Maigret und seine Frau machen dort Urlaub. Wie es der Zufall will, erkrankt Madame Maigret und muss ins örtliche Krankenhaus. Der Kommissar langweilt sich ziemlich und verbringt die Tage damit, durch die Kleinstadt zu schlendern, in die Restaurants und Bars zu gehen und viel zu viel Weißwein zu trinken. Als er auf die Spur eines unklaren Todesfalles gebracht wird, darf er zwar nicht offiziell ermitteln, steckt aber seine Nase in allerlei Familienverhältnisse.

Der Roman ist streckenweise amüsant: Maigret gilt als Berühmtheit, er kann nicht einfach durch eine Kleinstadt gehen, ohne dass ihn die Leute erkennen. Seine Gespräche mit örtlichen Polizisten oder gar Krimi-Fans haben etwas Eigen-Satirisches.

Ansonsten ist der Fall eher deprimierend. Zum wiederholten Mal muss Maigret feststellen, wie zementiert die gesellschaftlichen Verhältnisse in kleinen Städten sind, wie sehr Oberschicht und Arbeiterklasse voneinander entfernt leben. Der Autor zeichnet in klaren Bildern die Unterschiede der Lebenswelten, ohne in peinliche Arbeiterklasse-Romantik zu verfallen.
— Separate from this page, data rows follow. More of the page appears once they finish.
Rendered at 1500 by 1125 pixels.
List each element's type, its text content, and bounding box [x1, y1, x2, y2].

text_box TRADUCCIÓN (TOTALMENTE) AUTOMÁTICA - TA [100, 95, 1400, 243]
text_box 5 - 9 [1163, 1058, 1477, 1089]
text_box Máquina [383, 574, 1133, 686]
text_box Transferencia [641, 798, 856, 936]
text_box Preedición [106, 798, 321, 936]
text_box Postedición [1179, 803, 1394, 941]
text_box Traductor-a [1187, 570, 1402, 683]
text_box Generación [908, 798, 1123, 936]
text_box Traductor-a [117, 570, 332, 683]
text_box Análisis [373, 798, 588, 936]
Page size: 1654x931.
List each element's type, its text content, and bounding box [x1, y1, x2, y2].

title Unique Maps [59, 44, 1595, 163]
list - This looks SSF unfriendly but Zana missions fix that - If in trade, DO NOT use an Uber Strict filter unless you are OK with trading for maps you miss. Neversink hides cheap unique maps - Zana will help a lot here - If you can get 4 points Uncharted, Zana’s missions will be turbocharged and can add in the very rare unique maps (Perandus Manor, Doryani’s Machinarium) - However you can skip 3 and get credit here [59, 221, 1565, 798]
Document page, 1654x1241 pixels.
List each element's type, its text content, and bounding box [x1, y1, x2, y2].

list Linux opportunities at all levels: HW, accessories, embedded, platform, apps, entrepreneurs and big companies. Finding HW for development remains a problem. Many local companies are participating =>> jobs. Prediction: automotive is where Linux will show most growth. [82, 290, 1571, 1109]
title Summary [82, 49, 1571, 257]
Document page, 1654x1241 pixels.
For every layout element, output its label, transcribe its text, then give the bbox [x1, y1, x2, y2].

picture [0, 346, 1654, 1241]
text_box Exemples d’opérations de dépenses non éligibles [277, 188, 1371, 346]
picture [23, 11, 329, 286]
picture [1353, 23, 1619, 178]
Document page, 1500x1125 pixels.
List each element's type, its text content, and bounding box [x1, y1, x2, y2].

Dabei entwickelt sich der Roman spannend. Maigret als Ermittler ohne Auftrag hat seine komischen Elemente, ist zugleich aber sehr traurig – sein Schnüffeln trägt schließlich dazu bei, dass es einen Mord gibt. Das Stochern in Beziehungen, die vielen Gespräche mit örtlichen Wirten und Händlern oder Menschen der Oberklasse zeigen viel von der Wirklichkeit einer Kleinstadt.

Ich habe die Lektüre dieses Romans wieder einmal sehr genossen, nachdem ich lange Zeit eine »Maigret-Pause« eingelegt hatte. Jetzt freue ich mich schon darauf, bald einen weiteren Roman aus dieser Reihe lesen zu können.